De la littérature à la politique
Pendant ce temps, Šalda continue son travail et sa carrière. En 1917, il est nommé professeur de littérature romane à la Faculté des lettres, ce qui ne l’empêche pas de poursuivre son travail critique. Parmi ses sources d’inspiration figurent le christianisme, le vitalisme, la philosophie de Friedrich Nietsche, Hippolyte Taine et Emile Hennequin. Il crée des revues littéraires, suit attentivement, commente et analyse les tendances et les courants de la littérature et de l’art de son temps.
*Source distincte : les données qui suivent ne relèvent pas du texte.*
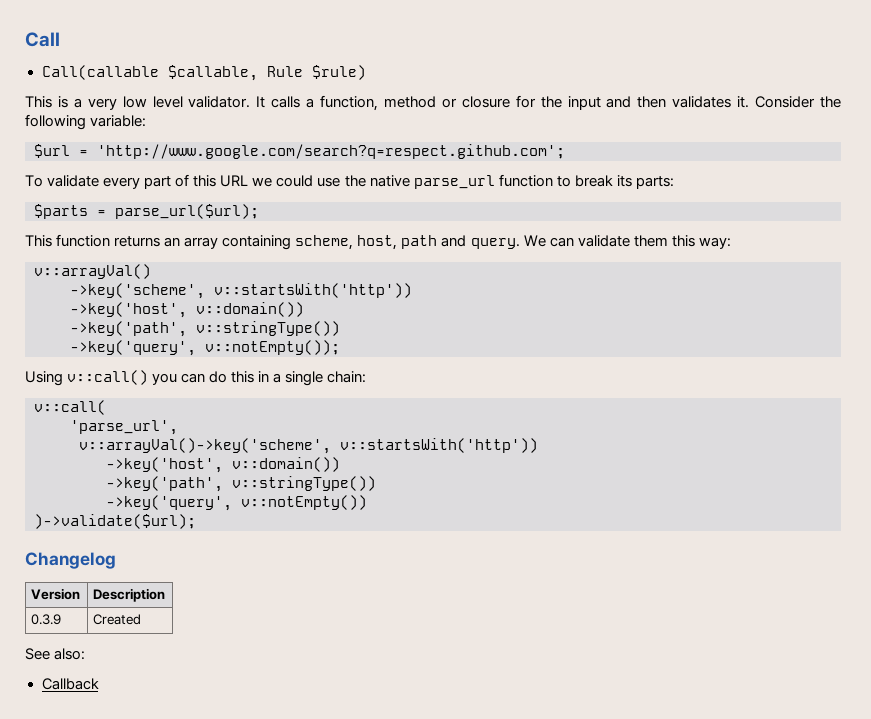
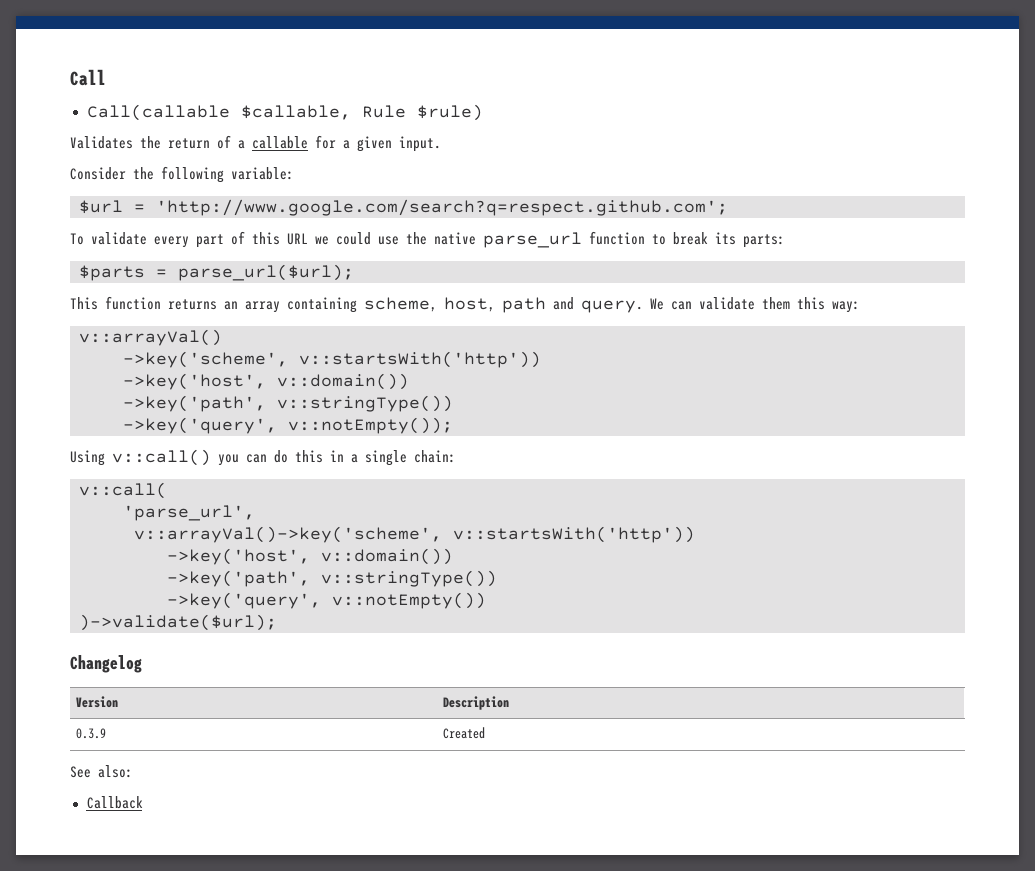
[25,95,750,111] This is a very low level validator. It calls a function, method or closure for the input and then validates it. -> [70,135,441,152] Validates the return of a callable for a given input. //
Critique respecté et redouté, il prend également des positions politiques dictées par son intransigeance. Centriste, dénonce l’extrémisme politique, suit avec inquiétude les antagonismes grandissants dans la société tchèque et les tensions entre Tchèques et Allemands. Il a publiquement condamné l’antisémitisme dans son pays et les procès politiques des années 1930 en Union soviétique. Elle ne s’arrête pas, elle évolue avec son temps, ce qui donne à son travail critique dynamisme, clairvoyance et modernité. Pavel Hlavatý met en avant cet aspect évolutif et vivifiant de son travail :
“Cette tension intérieure et l’évolution de sa pensée depuis la fin du XIXe siècle, en ont fait une grande personnalité qui a progressé grâce à son immense érudition mais aussi grâce au fait qu’il ne s’est jamais réfugié dans une tour d’ivoire, qu’il était sensible aux pulsations de la société, de la politique et de la sociologie. Il s’est toujours plus intéressé aux choses pratiques, aux dangers qui menaçaient l’État, mais il a su garder son indépendance d’esprit. De nombreux critiques communistes des années 1930 ont fini par choisir l’idéologie plutôt que l’art, plutôt que l’esthétique. C’est une approche très dangereuse que Šalda a toujours su éviter. »
L’art d’être critique
De 1928 jusqu’à sa mort en 1937, Šalda écrit sa propre revue littéraire Šaldův ščetník – Le cahier Šalda qui lui permet de publier des revues, des essais mais aussi des poèmes, des textes en prose et des articles politiques. Il se trompe rarement dans ses jugements et l’avenir lui donnera raison. Les auteurs de plusieurs générations lui seront redevables d’avoir su attirer leur attention sur leurs qualités et leurs défauts, et d’avoir jugé leurs œuvres sans complaisance. Avec lui, la critique littéraire et artistique tchèque acquiert ses titres de noblesse, elle devient aussi un art. C’est un art très particulier dont il est devenu un maître incontesté. Voici comment il a défini les spécificités de cet art dans une émission de radio :
“Le critique doit avoir de nombreux talents et ces talents doivent être mesurés avec une grande précision. Il doit d’abord comprendre le métier d’écrivain et donc il doit être un bon écrivain et un bon artiste, mais il ne doit pas être écrivain exclusivement et partiellement parce qu’il serait une partialité incompatible avec la mission d’un critique. Il doit avoir une bonne oreille pour ce qui se passe, une oreille pour la temporalité et en même temps tenir compte de l’éternité et de l’éternité. Il doit connaître le passé, mais cette connaissance ne doit pas vider son sens du présent et dégénérer en académisme. Il doit prendre conscience du drame de la créativité et aussi se sentir profondément dans sa mission de scout au meilleur sens du terme.